Because our house is still practicing social distancing, the precious little socializing I have been able to do has taken on a very special quality. When I saw a friend recently after months apart, I was surprised by the depth of the emotional reaction I had to seeing her in person again. I mean, I’ll be honest, I always feel a little bit like I’m getting away with something in my friendships; like I’m getting the better end of the deal without the other person quite being aware of it. That feeling is even more pronounced now, because I feel the absence of these interactions so keenly.
This period of separation leads me to consider how we form and maintain the kind of deep bonds that withstand life’s hardships. (As we get older, there sure are a lot of them, in one form or another.) I’m referring to those relationships that survive time, circumstance and distance; the ones that can pick up precisely where they’ve left off without ever having to navigate a period of awkwardness or apology. The ones that always come through in the clutch.

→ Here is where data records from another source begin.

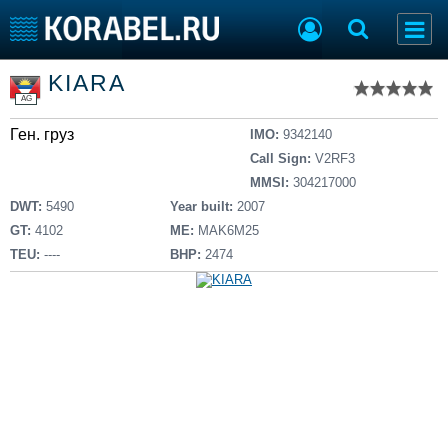
Список судов
KIARA
Тип судна
Добавить судно
AG
Добавить проект
Ген. груз
Последние 100
IMO:
9342140
Call Sign:
V2RF3
Судостроение
Торговая площадка
MMSI:
304217000
Пульс
Доска объявлений
DWT:
5490
Year built:
2007
Новости
Продажа флота
GT:
4102
ME:
MAK6M25
Компании
Оборудование
TEU:
----
BHP:
2474
Репутация
Изделия
Работа
Материалы
Крюинг
Услуги
Журнал
Реклама
Конференции
Флот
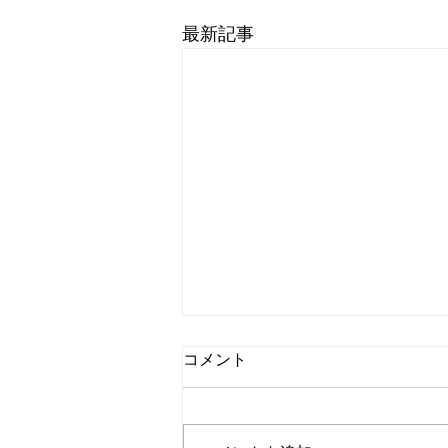
最新記事
コメント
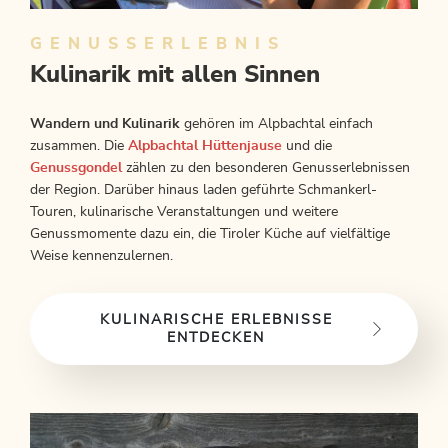
GENUSSERLEBNIS
Kulinarik mit allen Sinnen
Wandern und Kulinarik
gehören im Alpbachtal einfach
zusammen. Die
Alpbachtal Hüttenjause
und die
Genussgondel
zählen zu den besonderen Genusserlebnissen
der Region. Darüber hinaus laden geführte Schmankerl-
Touren, kulinarische Veranstaltungen und weitere
Genussmomente dazu ein, die Tiroler Küche auf vielfältige
Weise kennenzulernen.
KULINARISCHE ERLEBNISSE
ENTDECKEN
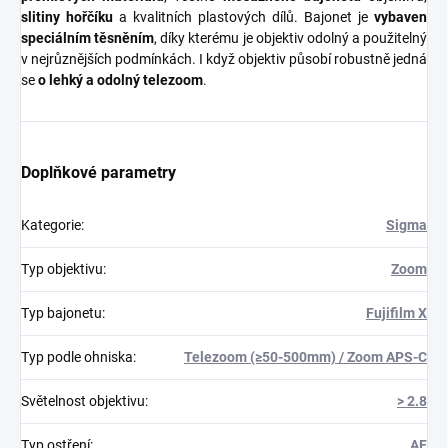
slitiny hořčíku
a kvalitních plastových dílů. Bajonet je
vybaven
speciálním těsněním
, díky kterému je objektiv odolný a použitelný
v nejrůznějších podmínkách. I když objektiv působí robustně jedná
se
o lehký a odolný telezoom
.
Doplňkové parametry
Kategorie
:
Sigma
Typ objektivu
:
Zoom
Typ bajonetu
:
Fujifilm X
Typ podle ohniska
:
Telezoom (≥50-500mm) / Zoom APS-C
Světelnost objektivu
:
> 2.8
Typ ostření
:
AF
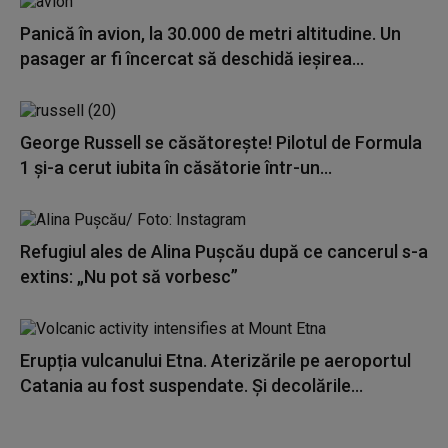
Panică în avion, la 30.000 de metri altitudine. Un
pasager ar fi încercat să deschidă ieșirea...
George Russell se căsătorește! Pilotul de Formula
1 și-a cerut iubita în căsătorie într-un...
Refugiul ales de Alina Pușcău după ce cancerul s-a
extins: „Nu pot să vorbesc”
Erupția vulcanului Etna. Aterizările pe aeroportul
Catania au fost suspendate. Și decolările...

In other words, the good kind.
As I was surfing around online today, I came across a story that spoke to what I think sometimes defines that type of relationship. It doesn’t hit the idea, precisely, but runs parallel to it.
A child heard her mother ask their neighbor for salt. Once they were alone, the child asked her mother, “But why did you ask for salt? We have salt at home.”
Her mother replied, “Our neighbors don’t have much and often ask us for things. I want them to continue to come to us, so that we may help. So, sometimes I ask them for something small that doesn’t burden them but makes them feel as if they are repaying the things that we do for them. Knowing they are giving back makes it easier for them to ask for anything they need from us.”
The idea of reciprocity in relationships is not a matter of one person coming up with ways to make another feel better; it’s more the idea that those trades allow us to reveal things pride might otherwise prevent us from expressing. When we reveal our own vulnerabilities, it provides someone else the freedom to do the same.
I’ve talked before about how remarkably hard it is to ask for help. We can feel very alone in our struggles, even when all evidence points to the contrary. That’s why we need support from others, even while we’re insisting that we can manage a crisis on our own. We’re not meant to face life alone.
I’ve argued this point into submission on more than one occasion, because we need those ties when things get hard.
I’ve also sort of been hoisted on my own petard by someone who echoed these sentiments back to me …because I’m obdurate, and knowing you need support can still live a whole world away from asking for it. But reciprocity has allowed me to put away every stubborn objection…and I’ve found the scales sometimes balance in unexpected ways.
If I’ve lent salt, I can ask for sugar. If I’ve lent support, I can ask for help.